Robertson was the first woman to depose an incumbent congressman.
She was known for her attractive appearance, dedication to Native American issues, and anti-feminist standouts. Robertson was the only woman elected from Oklahoma to Congress before Mary Fallin's re-election in 2006.
Education, teaching, and early public service were all emphasized early in life.
Robertson was born at the Tullahassee Mission in the Indian Territory's Creek Country, and to missionaries Ann Eliza (née Worcester) and William Schenck Robertson. Samuel Worcester, a long-serving missionary to the Cherokees, was her maternal grandfather. According to the 1860 United States Census, the family lives in Creek Country, Indian Lands, Arkansas. Many of her children's books were converted into the Creek language, including the Bible. Mary Alice Robertson was self-taught under the guidance of her parents from an early age. She attended Elmira College in Elmira, New York.
Career
Robertson started working as a clerk in the Bureau of Indian Affairs (BIA) in Washington, D.C. (1873 to 1879). She returned to the Indian Territory and taught briefly in the school at Tullahassee. Later she taught at the Carlisle Indian Industrial School in Carlisle, Pennsylvania, from 1880 to 1882. It was the model for Indian boarding schools across the country.
Robertson returned to the Indian Territory, and established the Nuyaka Mission.

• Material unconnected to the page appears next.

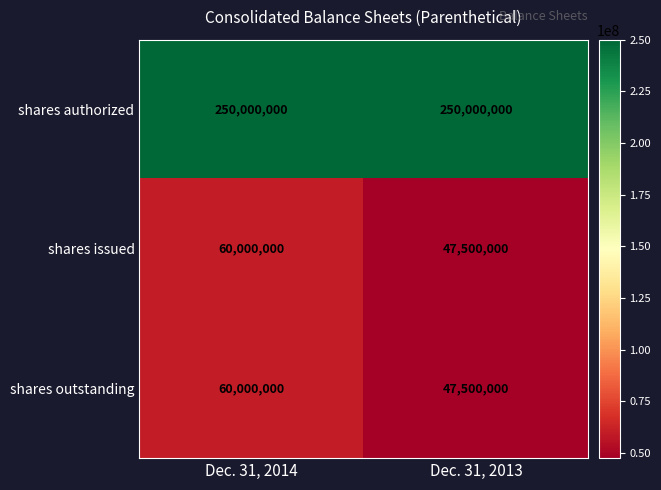

What is the smallest value displayed?

47500000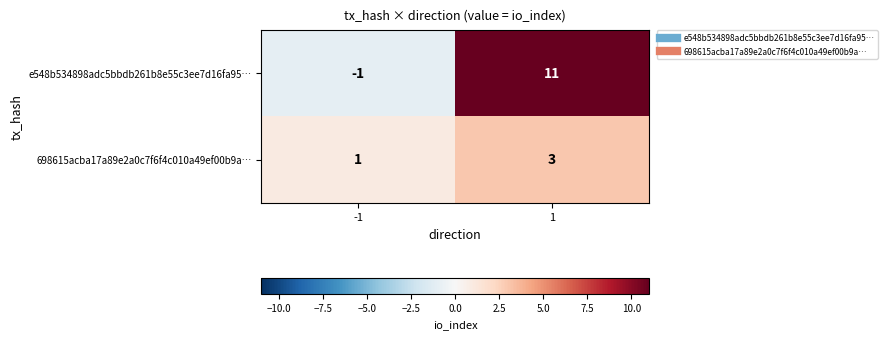

List the series in order of their overall mean, lowest first.

698615acba17a89e2a0c7f6f4c010a49ef00b9a…, e548b534898adc5bbdb261b8e55c3ee7d16fa95…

It was run by Presbyterians who reported to the Creek Council. She taught in Okmulgee, Oklahoma, where she had charge of a Presbyterian boarding school for Native American girls. It eventually developed into Henry Kendall College and then the University of Tulsa.

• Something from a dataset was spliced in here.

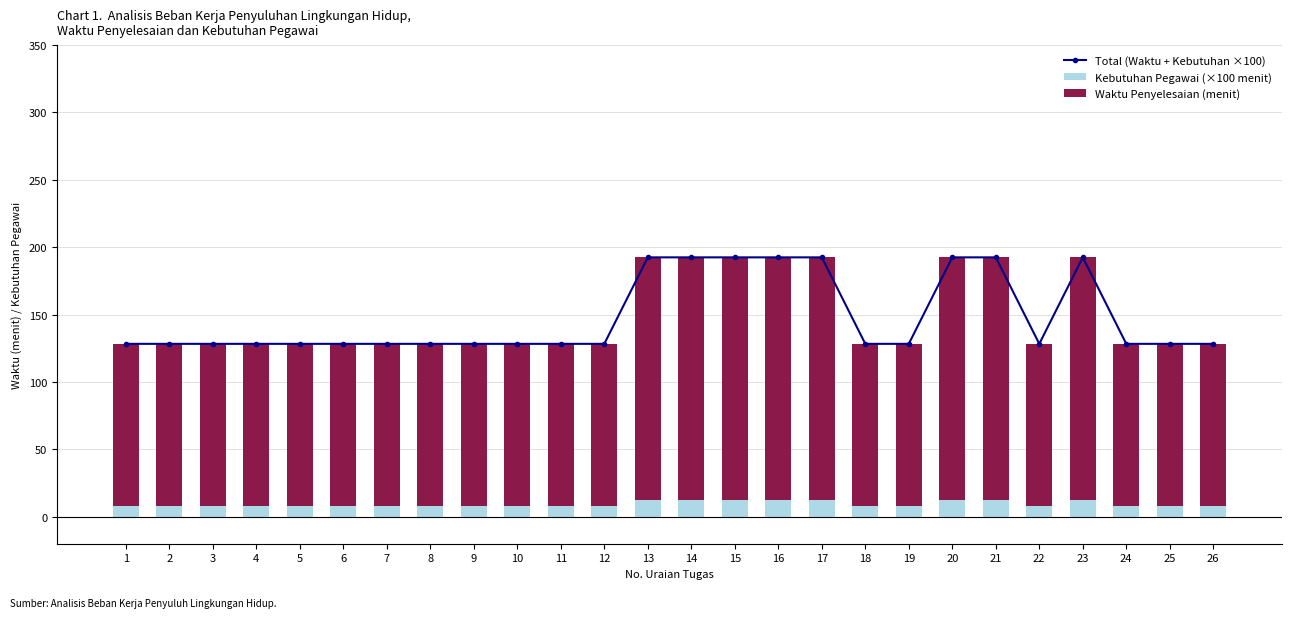

Reading left to right, list all the values displayed in this chart.

Total (Waktu + Kebutuhan ×100): 128.3	128.3	128.3	128.3	128.3	128.3	128.3	128.3	128.3	128.3	128.3	128.3	192.5	192.5	192.5	192.5	192.5	128.3	128.3	192.5	192.5	128.3	192.5	128.3	128.3	128.3
Kebutuhan Pegawai (×100 menit): 8.3	8.3	8.3	8.3	8.3	8.3	8.3	8.3	8.3	8.3	8.3	8.3	12.5	12.5	12.5	12.5	12.5	8.3	8.3	12.5	12.5	8.3	12.5	8.3	8.3	8.3
Waktu Penyelesaian (menit): 120.0	120.0	120.0	120.0	120.0	120.0	120.0	120.0	120.0	120.0	120.0	120.0	180.0	180.0	180.0	180.0	180.0	120.0	120.0	180.0	180.0	120.0	180.0	120.0	120.0	120.0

Robertson was appointed by the BIA as the first government supervisor of Creek Indian schools, and she served from 1900 to 1905. She was next appointed by President Theodore Roosevelt as the United States postmaster of Muskogee, Oklahoma, serving from 1905 to 1913. She was the country's first woman postmaster of a Class A post office. During World War I, she provided a canteen service to local troops in what was the start of the Muskogee Chapter of the American Red Cross.